Friday 2 March 2012

Ladybird, Ladybird

You know when you come across a blog that you so wished you had written?  Well today I found that very thing.  We have quite a bad infestation of ladybirds.  I know, I know, ladybirds are sweet and all that but they really aren't when they are coming in through your bedroom windows.  We have to keep the windows shut all the time just so the situation doesn't worsen but still they are in our bed, on our pillows, in the bath...  They are so many of them that I actually find them quite intimidating.  They are really starting to freak me out. 

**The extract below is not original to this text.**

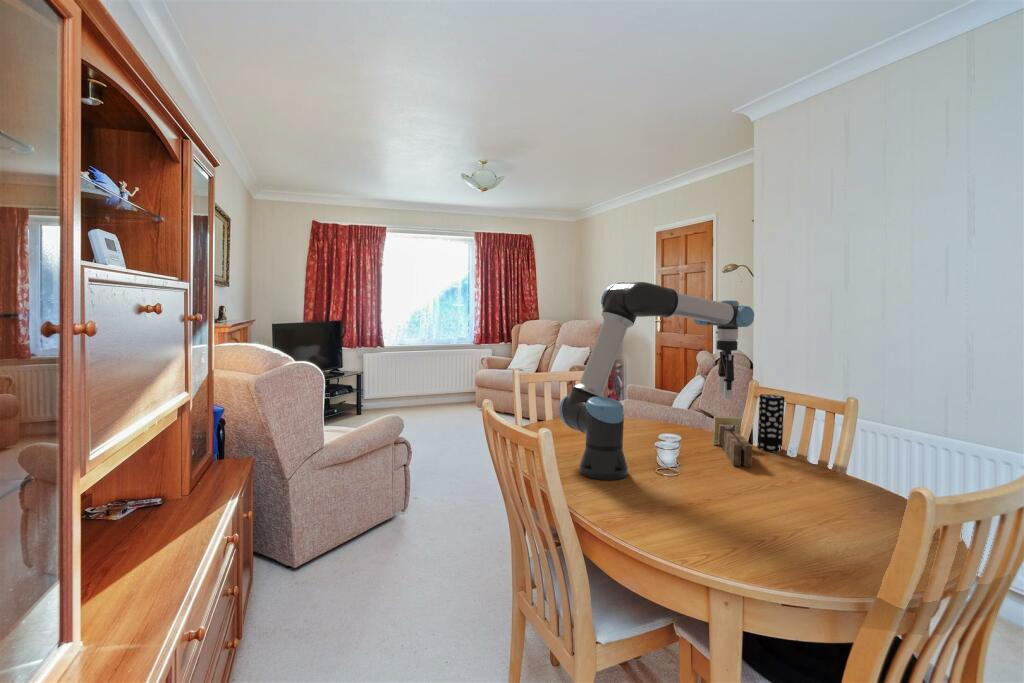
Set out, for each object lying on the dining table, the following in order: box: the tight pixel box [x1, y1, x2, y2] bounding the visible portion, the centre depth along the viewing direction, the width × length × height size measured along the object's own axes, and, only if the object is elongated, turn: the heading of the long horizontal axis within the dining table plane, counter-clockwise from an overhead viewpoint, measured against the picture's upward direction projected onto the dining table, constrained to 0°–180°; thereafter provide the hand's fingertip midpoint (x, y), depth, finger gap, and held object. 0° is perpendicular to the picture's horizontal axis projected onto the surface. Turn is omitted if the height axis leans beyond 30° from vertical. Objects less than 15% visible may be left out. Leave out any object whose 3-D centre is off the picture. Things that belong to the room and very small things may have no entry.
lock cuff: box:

 So, today, I googled 'ladybird infestation' in the hope of finding someone who has a similar bug issue and an amazing way to deter the little visitors from wanting to live with me.  I did find a fair few people with this problem but the only answers I could find were based around 'you lucky person!  Ladybirds are lovely, we should welcome them in...' etc.  I even found one from a guy asking for the poor ladybug victim to send him some of the bugs so he could start up his own colony.  Not what I was hoping for.  But then I came across one of the funniest things I have ever read.  A kindred spirit.  And by reading this you may have a bit more of an idea of my predicament.


READ ON... 

I think we may have an infestation of ladybirds.
According to my beloved, impolitely reading over my shoulder as I type, infestation may be a little strong, or dramatic, or something.
Revision: Though they may be deviously and misleadingly few in number, I think we may potentially be lethally overrun by deadly ninja ladybirds.
This poses a problem. See, I am not afraid of ladybirds, not like mice. Ladybirds don’t scuttle, or hide under your sofa, or nibble your belongings, and are only really terrifying if they fly at you while you are on the toilet.
The problem is, however, that we mainly seem to have the kind of ladybird who is particularly keen on flying at you while you are on the toilet. You know the type. There are probably dirty niche internet chatrooms full of them.
But I am still confused. How is an infestation of ladybirds possible? Surely the air at this altitude (third floor) is simply to thin for them to live? This is probably the reason you don’t see ladybirds climbing Everest very often, for example.
First there was just one, in the bathroom, perched on the geranium in an aesthetically pleasing fashion. Then there was another, in the living room, skipping sweetly across the window sill. Then there was another, curvy-side down on the rim of the bath, like a tiny tipped-up turtle. Except red. And dead. Then another on the windowsill, next to the first one, which was also dead.
And though they keep dying, they also seem to keep coming, and the problem I have is that I can’t stop the cycle, see, because I CAN’T KILL THEM.
It’s impossible. It’s like having an infestation of fairies. I spent a childhood surrounded by picture books with the little babybug emblazoned in the corner. There were songs about them, stuffed furry ones to cuddle at night and my GOD, they were ALL Over Christmas jumpers - and am I supposed to kill them now?
Spiders, I can happily kill, or at least throw out of a window without a parachute. Midges? Smoke the hell out of them. Kill all bluebottles. Fuck the cockroach community. Wasps? Dead faster than you can say . Mice? Snap their little necks. Ants - spray’em, bake’em, grill’em, fry’em, who cares, they’re ants.
But these? No.
No matter how hard I try to do it, I can’t drop a book on the ladybirds. It would feel like putting a bullet through a butterfly or kicking a kitten in the knees. I keep telling myself that they have poisonous wee, or secret sets of sharp and pointy teeth that in the dead of the night they’ll bite my nose off with, but no. I still can’t do it.
They’re cute. They’re red, and spotty. They flutter, sometimes. And unless they radically adjust the one-out/one-in policy, or, in fact, the de facto one-dead/one-in policy, I can’t see that they’re actually going to be able to bathroomarily overpower me and make me dead.
But damn them for being cute. And damn me for being a wuss about it. It’s this kind of policy of appeasment that started the second world war. It’s a terrifying thought. Today, I allow the ladybirds, tomorrow, Hitler invades.
My flat.
While I’m on the toilet.
They’re a worrying thing, ladybirds. You can see why I might be fretting.